# DATA SHOWN
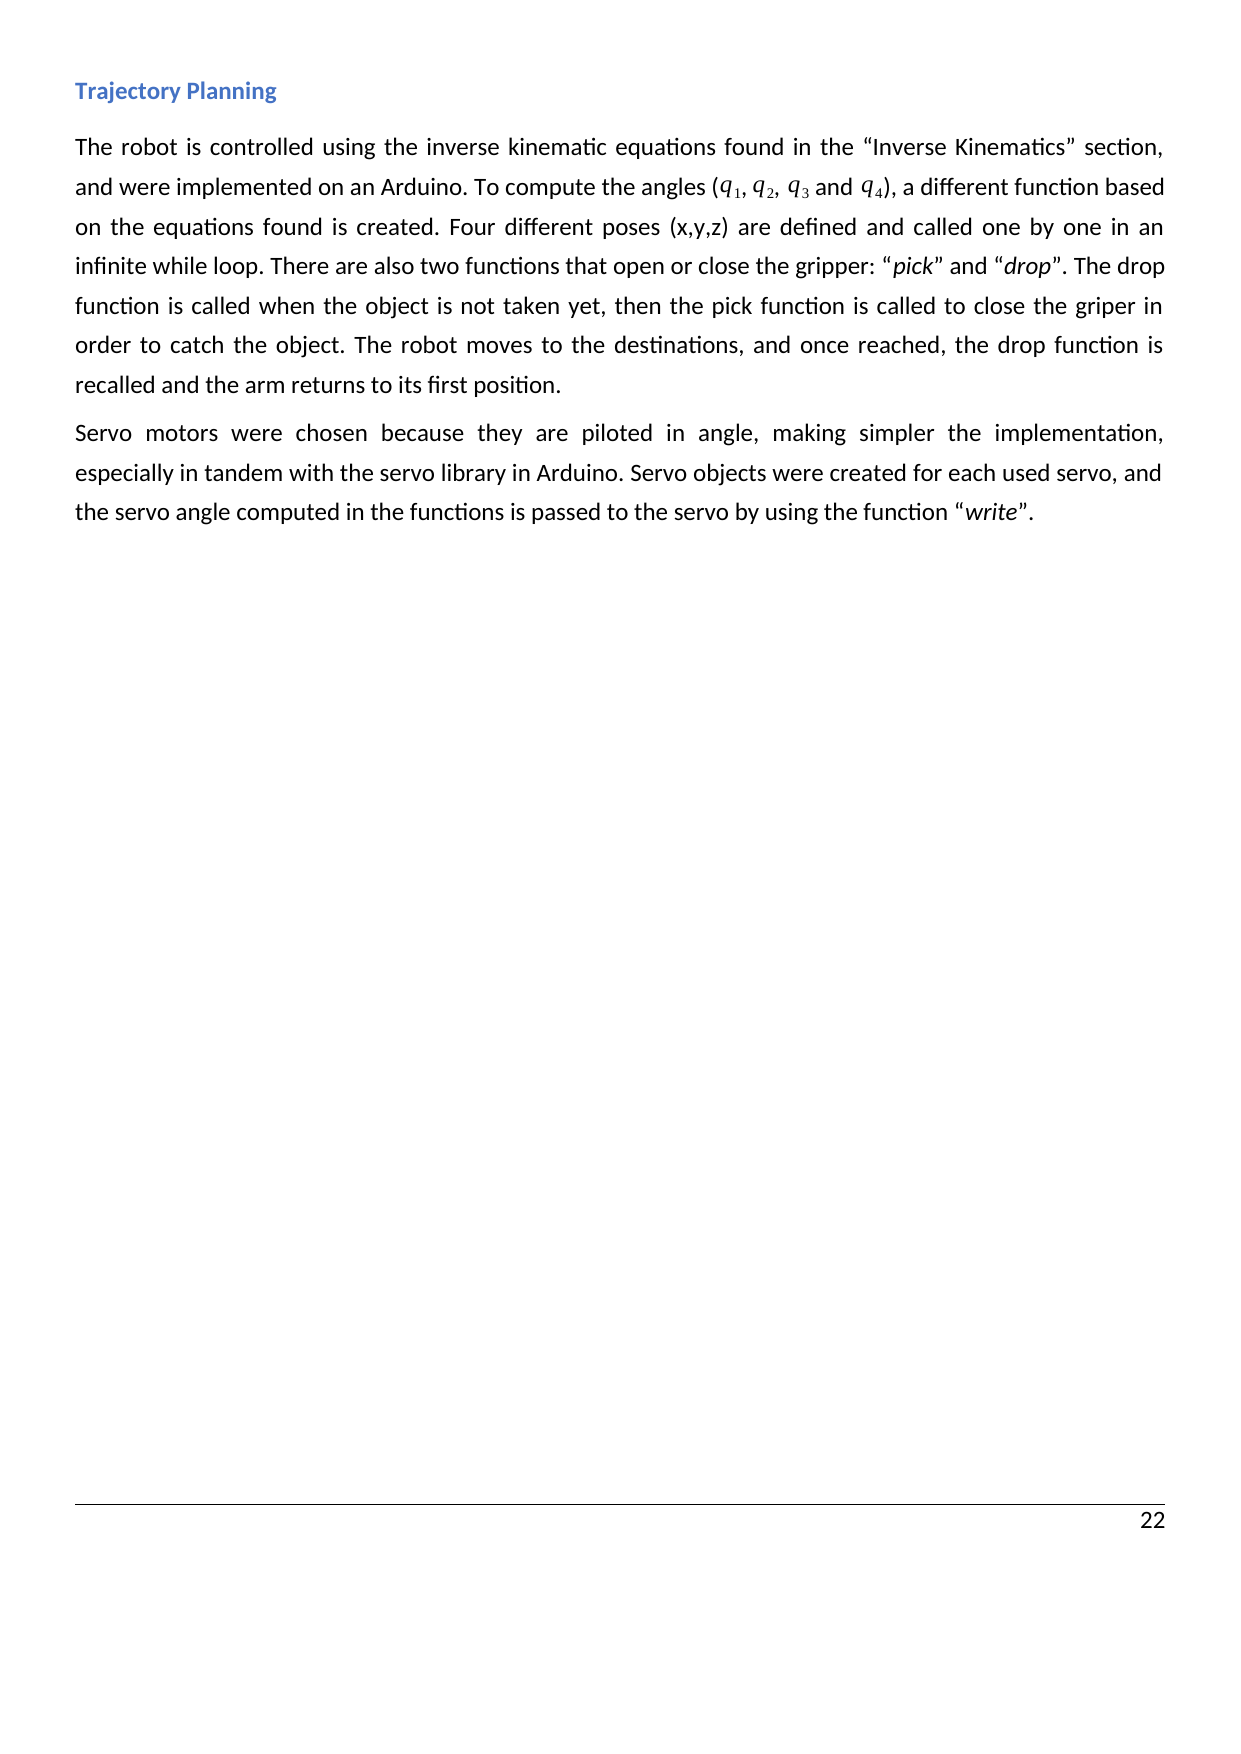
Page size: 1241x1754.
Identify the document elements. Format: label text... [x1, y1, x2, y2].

text Servo motors were chosen because they are piloted in angle, making simpler the implementation, especially in tandem with the servo library in Arduino. Servo objects were created for each used servo, and the servo angle computed in the functions is passed to the servo by using the function “write”. [75, 417, 1165, 527]
subtitle Trajectory Planning [75, 75, 1165, 106]
text The robot is controlled using the inverse kinematic equations found in the “Inverse Kinematics” section, and were implemented on an Arduino. To compute the angles (, , and ), a different function based on the equations found is created. Four different poses (x,y,z) are defined and called one by one in an infinite while loop. There are also two functions that open or close the gripper: “pick” and “drop”. The drop function is called when the object is not taken yet, then the pick function is called to close the griper in order to catch the object. The robot moves to the destinations, and once reached, the drop function is recalled and the arm returns to its first position. [75, 131, 1165, 400]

# TASK OBJECTIVE
Set every record down again verbatim, without pictures.

# TASK RESPONSE
Page size: 1241x1754.
Identify the document elements. Format: label text... [x1, y1, x2, y2].

text Servo motors were chosen because they are piloted in angle, making simpler the implementation, especially in tandem with the servo library in Arduino. Servo objects were created for each used servo, and the servo angle computed in the functions is passed to the servo by using the function “write”. [75, 417, 1165, 527]
subtitle Trajectory Planning [75, 75, 1165, 106]
text The robot is controlled using the inverse kinematic equations found in the “Inverse Kinematics” section, and were implemented on an Arduino. To compute the angles (, , and ), a different function based on the equations found is created. Four different poses (x,y,z) are defined and called one by one in an infinite while loop. There are also two functions that open or close the gripper: “pick” and “drop”. The drop function is called when the object is not taken yet, then the pick function is called to close the griper in order to catch the object. The robot moves to the destinations, and once reached, the drop function is recalled and the arm returns to its first position. [75, 131, 1165, 400]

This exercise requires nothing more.